Understanding Knee Pain
Understanding Knee Pain
From an article by Simon Curtis MSc, BSc (Hons) DO MIOA that appeared in the Spring 2009 issue of Sláinte, Ireland’s Health Magazine.
Knee problems can have all sorts of funny nicknames: Housemaid’s Knee, Clergyman’s Knee, Runner’s Knee – among other more daunting terms like Osgood-Schlatter’s disease and Chondromalacia Patella. But whatever we call it, one in five of us will experience knee pain at some time. Osteopath Simon Curtis explains what causes it and what we can do about it.
“In our osteopathic clinics, we see many patients with knee problems, often associated with sports injuries, but frequently as part of normal wear and tear on these joints which take a lot of strain throughout a normal life. And around one in five Irish people will experience knee problems, with women suffering slightly more frequently than men...
Image of Knee Joint from Wikimedia Commons
There are a number of causes of knee pain:
Ligament strains and sprains are usually caused by trauma or a fall. For example, you may often hear them saying on TV that a football player has torn his ligaments in a tackle, or twisted them while running.
Osteoarthritis, which is a degenerative joint disease often affecting the knee joint. This is more common in elderly patients.
Patello-femoral syndrome (pain in the front of the knee to do with the knee cap).
Overuse syndromes tendinitis and bursitis, which refer to inflammation of the tendon and bursa (fluid-filled bags that reduce friction) respectively.
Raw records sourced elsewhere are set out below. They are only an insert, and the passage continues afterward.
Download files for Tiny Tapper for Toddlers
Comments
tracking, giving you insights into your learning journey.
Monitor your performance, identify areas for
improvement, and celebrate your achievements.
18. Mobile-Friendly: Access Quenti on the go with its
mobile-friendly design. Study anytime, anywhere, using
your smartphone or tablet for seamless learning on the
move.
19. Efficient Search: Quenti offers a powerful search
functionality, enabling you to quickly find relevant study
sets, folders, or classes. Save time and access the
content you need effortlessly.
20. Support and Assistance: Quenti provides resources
Wear and tear can damage these structures and cause inflammation.
Osgood-Schlatter’s disorder, an overuse problem where the quadriceps (thigh muscle) tendon causes inflammation due to excessive traction on the tibial tubercle (below the knee) where it attaches. This is more common in athletic adolescents.
Referred pain from the hip, femur, or spine.
When patients come to an osteopath with a knee problem, the osteopath will examine the local area, but also look at the structural mechanics throughout the patient’s body in order to understand how and why the knee problem is being maintained. Sometimes, pain in the knee can be coming from the hip. At other times, hip stiffness or foot/ankle mechanics can be increasing the load on the knee and causing the knee to be painful.
For example, I recently treated a triathlete for knee problems which came on after he fell off his bike and onto his hip. He had tried several different approaches to his problem, but his knee did not get better until I worked to improve the function in his hip!
Getting professional help to look at your knee mechanics and work to assist in the healing process could be crucial and, in some cases, surgery on the knee can be of benefit.
You can help yourself
There are many things you can do. As we understand more about the natural treatment of joint inflammation processes, more and more scientific studies are discovering the benefits of dietary interventions to help stifle jointdamaging inflammation. For example, experiments have shown that when people with stiff, sore, osteoarthritic knees took a ginger extract for six weeks, they felt significantly better!
Fish oil supplements, rich in omega-3 oils, have also been claimed as beneficial in arthritis, while some other oils of marine origin (such as from the green-lipped mussel), and a range of vegetable oils (such as olive oil and evening primrose oil), have indirect anti-inflammatory actions.
Overall, there is growing scientific evidence supporting the use of dietary supplements to complement the treatment of inflammatory disorders such as osteoarthritis.
Equally, there are measurable benefits to taking berries, avocado, flaxseeds and soy to help reduce pain and swelling in sore knees.
The recent medical buzz is the use of glucosamine sulphate and chondroitin sulphate both of which have been shown to be beneficial in reducing the symptoms of arthritis in the knee. Interestingly, they also appear to slow down the progression of osteoarthritis in the knees.
Careful exercise is crucial
Almost all the cases of knee pain I have treated, I have followed up the treatment by recommending exercises. Exercise really benefits knee problems strong leg muscles support the knee and absorb shock before it gets to the knee. Exercising the quad muscles (at the front of the thigh) increase circulation in the knee joint and has been shown to stimulate beneficial biochemical changes in the joint fluid of the knee, improving its lubricating properties. Exercise also improves the range of motion of the knee.”
Generally, easy exercise which does not cause pain, will help strengthen the knees. But it is always a good idea to seek professional guidance to determine the diagnosis of the problem and a suitable management plan.